§ BRIEF
Find the line containing "oper_prof_balance | float | 营业利润平衡项目 | 元 |" in the listing below. Repeat it exactly, along with each following line up to and including the one containing "net_prof_pcom | float | 归属于母公司股东的净利润 | 元 |".
——
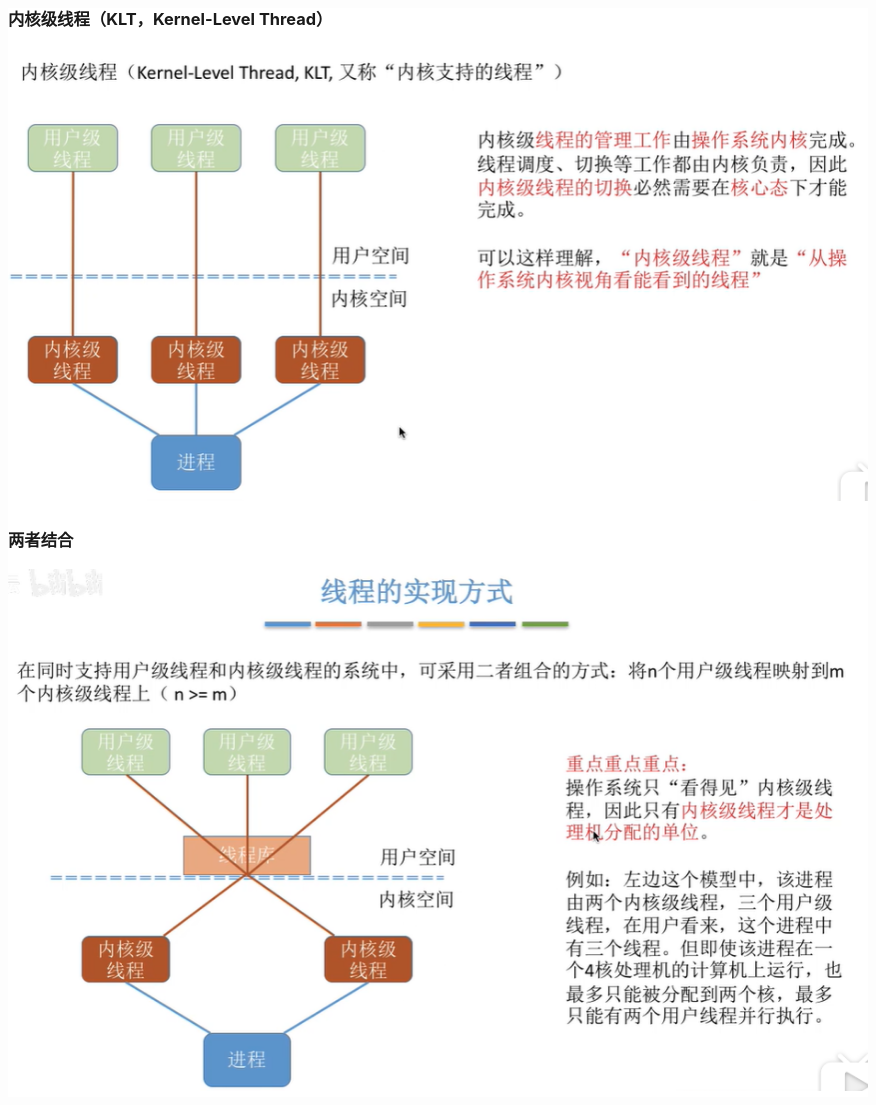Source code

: ### 内核级线程（KLT，Kernel-Level Thread）

![image-20200630150001007](pic/image-20200630150001007.png)

### 两者结合

![image-20200630150208823](pic/image-20200630150208823.png) 
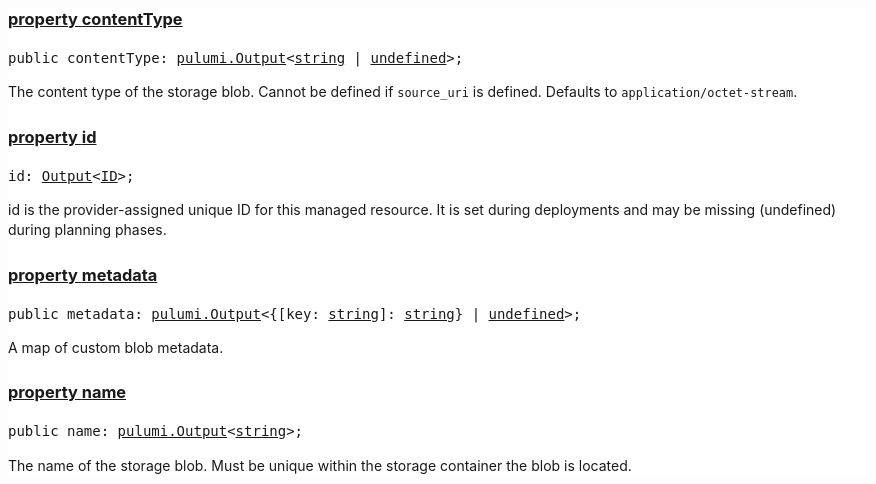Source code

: </div>
<h3 class="pdoc-member-header" id="Blob-contentType">
<a class="pdoc-child-name" href="https://github.com/pulumi/pulumi-azure/blob/33be347f8eaeea8b472b3347d9d7f334b07275a4/sdk/nodejs/storage/blob.ts#L63">property <b>contentType</b></a>
</h3>
<div class="pdoc-member-contents" markdown="1">
<pre class="highlight"><span class='kd'>public </span>contentType: <a href='https://pulumi.io/reference/pkg/nodejs/@pulumi/pulumi/#Output'>pulumi.Output</a>&lt;<span class='kd'><a href='https://developer.mozilla.org/en-US/docs/Web/JavaScript/Reference/Global_Objects/String'>string</a></span> | <span class='kd'><a href='https://developer.mozilla.org/en-US/docs/Web/JavaScript/Reference/Global_Objects/undefined'>undefined</a></span>&gt;;</pre>

The content type of the storage blob. Cannot be defined if `source_uri` is defined. Defaults to `application/octet-stream`.

</div>
<h3 class="pdoc-member-header" id="Blob-id">
<a class="pdoc-child-name" href="https://github.com/pulumi/pulumi-azure/blob/33be347f8eaeea8b472b3347d9d7f334b07275a4/sdk/nodejs/node_modules/@pulumi/pulumi/resource.d.ts#L96">property <b>id</b></a>
</h3>
<div class="pdoc-member-contents" markdown="1">
<pre class="highlight"><span class='kd'></span>id: <a href='https://pulumi.io/reference/pkg/nodejs/@pulumi/pulumi/#Output'>Output</a>&lt;<a href='https://pulumi.io/reference/pkg/nodejs/@pulumi/pulumi/#ID'>ID</a>&gt;;</pre>

id is the provider-assigned unique ID for this managed resource.  It is set during
deployments and may be missing (undefined) during planning phases.

</div>
<h3 class="pdoc-member-header" id="Blob-metadata">
<a class="pdoc-child-name" href="https://github.com/pulumi/pulumi-azure/blob/33be347f8eaeea8b472b3347d9d7f334b07275a4/sdk/nodejs/storage/blob.ts#L67">property <b>metadata</b></a>
</h3>
<div class="pdoc-member-contents" markdown="1">
<pre class="highlight"><span class='kd'>public </span>metadata: <a href='https://pulumi.io/reference/pkg/nodejs/@pulumi/pulumi/#Output'>pulumi.Output</a>&lt;{[key: <span class='kd'><a href='https://developer.mozilla.org/en-US/docs/Web/JavaScript/Reference/Global_Objects/String'>string</a></span>]: <span class='kd'><a href='https://developer.mozilla.org/en-US/docs/Web/JavaScript/Reference/Global_Objects/String'>string</a></span>} | <span class='kd'><a href='https://developer.mozilla.org/en-US/docs/Web/JavaScript/Reference/Global_Objects/undefined'>undefined</a></span>&gt;;</pre>

A map of custom blob metadata.

</div>
<h3 class="pdoc-member-header" id="Blob-name">
<a class="pdoc-child-name" href="https://github.com/pulumi/pulumi-azure/blob/33be347f8eaeea8b472b3347d9d7f334b07275a4/sdk/nodejs/storage/blob.ts#L71">property <b>name</b></a>
</h3>
<div class="pdoc-member-contents" markdown="1">
<pre class="highlight"><span class='kd'>public </span>name: <a href='https://pulumi.io/reference/pkg/nodejs/@pulumi/pulumi/#Output'>pulumi.Output</a>&lt;<span class='kd'><a href='https://developer.mozilla.org/en-US/docs/Web/JavaScript/Reference/Global_Objects/String'>string</a></span>&gt;;</pre>

The name of the storage blob. Must be unique within the storage container the blob is located.
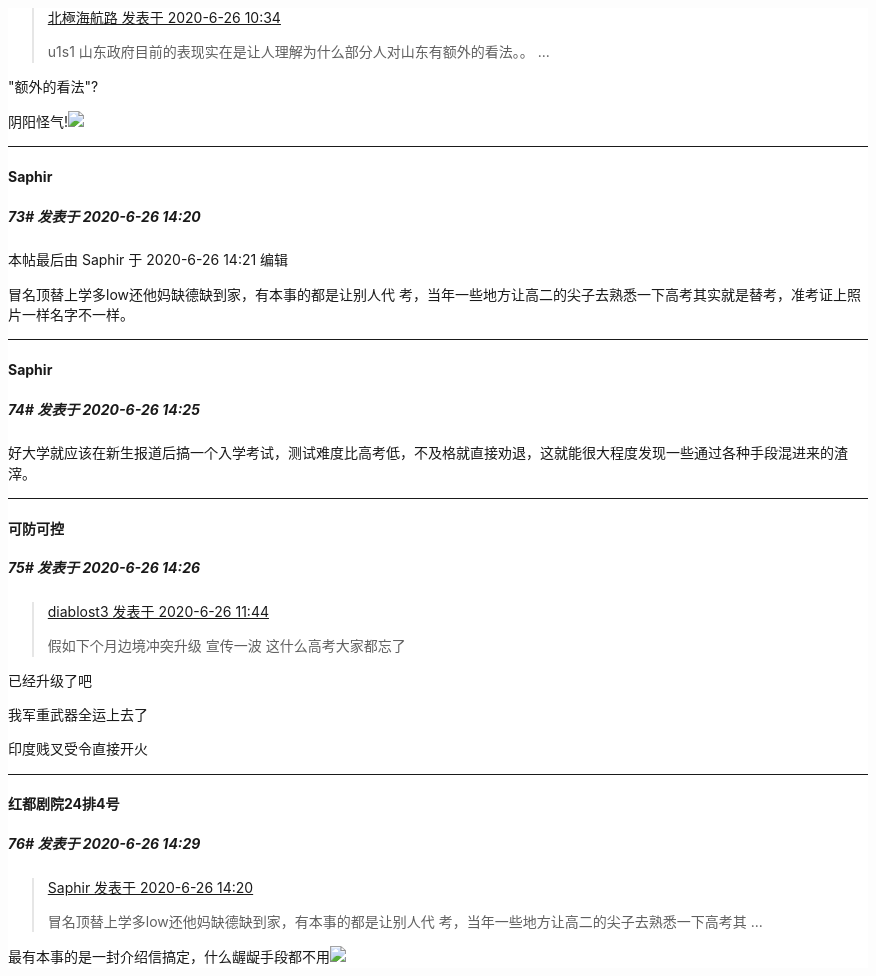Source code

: 
<blockquote><a href="httphttps://bbs.saraba1st.com/2b/forum.php?mod=redirect&amp;goto=findpost&amp;pid=47957199&amp;ptid=1944120" target="_blank">北極海航路 发表于 2020-6-26 10:34</a>

u1s1 山东政府目前的表现实在是让人理解为什么部分人对山东有额外的看法。。 ...</blockquote>
"额外的看法"?


阴阳怪气!<img src="https://static.saraba1st.com/image/smiley/face2017/047.png" referrerpolicy="no-referrer">


-----

####  Saphir  
##### 73#       发表于 2020-6-26 14:20


 本帖最后由 Saphir 于 2020-6-26 14:21 编辑 

冒名顶替上学多low还他妈缺德缺到家，有本事的都是让别人代 考，当年一些地方让高二的尖子去熟悉一下高考其实就是替考，准考证上照片一样名字不一样。


-----

####  Saphir  
##### 74#       发表于 2020-6-26 14:25


好大学就应该在新生报道后搞一个入学考试，测试难度比高考低，不及格就直接劝退，这就能很大程度发现一些通过各种手段混进来的渣滓。


-----

####  可防可控  
##### 75#       发表于 2020-6-26 14:26


<blockquote><a href="httphttps://bbs.saraba1st.com/2b/forum.php?mod=redirect&amp;goto=findpost&amp;pid=47957889&amp;ptid=1944120" target="_blank">diablost3 发表于 2020-6-26 11:44</a>

假如下个月边境冲突升级 宣传一波 这什么高考大家都忘了</blockquote>
已经升级了吧

我军重武器全运上去了

印度贱叉受令直接开火


-----

####  红都剧院24排4号  
##### 76#       发表于 2020-6-26 14:29


<blockquote><a href="httphttps://bbs.saraba1st.com/2b/forum.php?mod=redirect&amp;goto=findpost&amp;pid=47959430&amp;ptid=1944120" target="_blank">Saphir 发表于 2020-6-26 14:20</a>

冒名顶替上学多low还他妈缺德缺到家，有本事的都是让别人代 考，当年一些地方让高二的尖子去熟悉一下高考其 ...</blockquote>
最有本事的是一封介绍信搞定，什么龌龊手段都不用<img src="https://static.saraba1st.com/image/smiley/face2017/044.png" referrerpolicy="no-referrer">
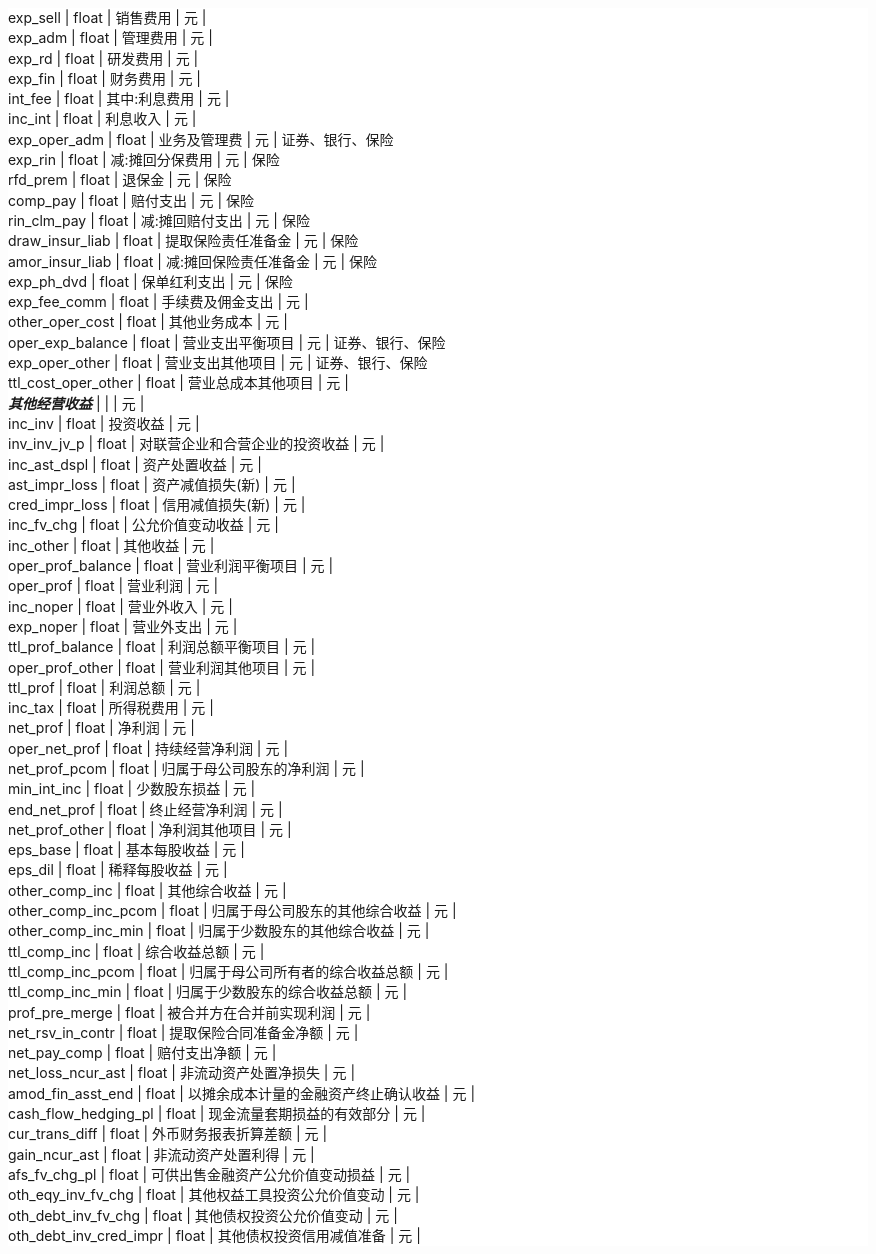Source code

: exp_sell | float | 销售费用 | 元 |   
exp_adm | float | 管理费用 | 元 |   
exp_rd | float | 研发费用 | 元 |   
exp_fin | float | 财务费用 | 元 |   
int_fee | float | 其中:利息费用 | 元 |   
inc_int | float | 利息收入 | 元 |   
exp_oper_adm | float | 业务及管理费 | 元 | 证券、银行、保险  
exp_rin | float | 减:摊回分保费用 | 元 | 保险  
rfd_prem | float | 退保金 | 元 | 保险  
comp_pay | float | 赔付支出 | 元 | 保险  
rin_clm_pay | float | 减:摊回赔付支出 | 元 | 保险  
draw_insur_liab | float | 提取保险责任准备金 | 元 | 保险  
amor_insur_liab | float | 减:摊回保险责任准备金 | 元 | 保险  
exp_ph_dvd | float | 保单红利支出 | 元 | 保险  
exp_fee_comm | float | 手续费及佣金支出 | 元 |   
other_oper_cost | float | 其他业务成本 | 元 |   
oper_exp_balance | float | 营业支出平衡项目 | 元 | 证券、银行、保险  
exp_oper_other | float | 营业支出其他项目 | 元 | 证券、银行、保险  
ttl_cost_oper_other | float | 营业总成本其他项目 | 元 |   
**_其他经营收益_** |  |  | 元 |   
inc_inv | float | 投资收益 | 元 |   
inv_inv_jv_p | float | 对联营企业和合营企业的投资收益 | 元 |   
inc_ast_dspl | float | 资产处置收益 | 元 |   
ast_impr_loss | float | 资产减值损失(新) | 元 |   
cred_impr_loss | float | 信用减值损失(新) | 元 |   
inc_fv_chg | float | 公允价值变动收益 | 元 |   
inc_other | float | 其他收益 | 元 |   
oper_prof_balance | float | 营业利润平衡项目 | 元 |   
oper_prof | float | 营业利润 | 元 |   
inc_noper | float | 营业外收入 | 元 |   
exp_noper | float | 营业外支出 | 元 |   
ttl_prof_balance | float | 利润总额平衡项目 | 元 |   
oper_prof_other | float | 营业利润其他项目 | 元 |   
ttl_prof | float | 利润总额 | 元 |   
inc_tax | float | 所得税费用 | 元 |   
net_prof | float | 净利润 | 元 |   
oper_net_prof | float | 持续经营净利润 | 元 |   
net_prof_pcom | float | 归属于母公司股东的净利润 | 元 |   
min_int_inc | float | 少数股东损益 | 元 |   
end_net_prof | float | 终止经营净利润 | 元 |   
net_prof_other | float | 净利润其他项目 | 元 |   
eps_base | float | 基本每股收益 | 元 |   
eps_dil | float | 稀释每股收益 | 元 |   
other_comp_inc | float | 其他综合收益 | 元 |   
other_comp_inc_pcom | float | 归属于母公司股东的其他综合收益 | 元 |   
other_comp_inc_min | float | 归属于少数股东的其他综合收益 | 元 |   
ttl_comp_inc | float | 综合收益总额 | 元 |   
ttl_comp_inc_pcom | float | 归属于母公司所有者的综合收益总额 | 元 |   
ttl_comp_inc_min | float | 归属于少数股东的综合收益总额 | 元 |   
prof_pre_merge | float | 被合并方在合并前实现利润 | 元 |   
net_rsv_in_contr | float | 提取保险合同准备金净额 | 元 |   
net_pay_comp | float | 赔付支出净额 | 元 |   
net_loss_ncur_ast | float | 非流动资产处置净损失 | 元 |   
amod_fin_asst_end | float | 以摊余成本计量的金融资产终止确认收益 | 元 |   
cash_flow_hedging_pl | float | 现金流量套期损益的有效部分 | 元 |   
cur_trans_diff | float | 外币财务报表折算差额 | 元 |   
gain_ncur_ast | float | 非流动资产处置利得 | 元 |   
afs_fv_chg_pl | float | 可供出售金融资产公允价值变动损益 | 元 |   
oth_eqy_inv_fv_chg | float | 其他权益工具投资公允价值变动 | 元 |   
oth_debt_inv_fv_chg | float | 其他债权投资公允价值变动 | 元 |   
oth_debt_inv_cred_impr | float | 其他债权投资信用减值准备 | 元 |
——
§ TASK RESULT
oper_prof_balance | float | 营业利润平衡项目 | 元 |   
oper_prof | float | 营业利润 | 元 |   
inc_noper | float | 营业外收入 | 元 |   
exp_noper | float | 营业外支出 | 元 |   
ttl_prof_balance | float | 利润总额平衡项目 | 元 |   
oper_prof_other | float | 营业利润其他项目 | 元 |   
ttl_prof | float | 利润总额 | 元 |   
inc_tax | float | 所得税费用 | 元 |   
net_prof | float | 净利润 | 元 |   
oper_net_prof | float | 持续经营净利润 | 元 |   
net_prof_pcom | float | 归属于母公司股东的净利润 | 元 |   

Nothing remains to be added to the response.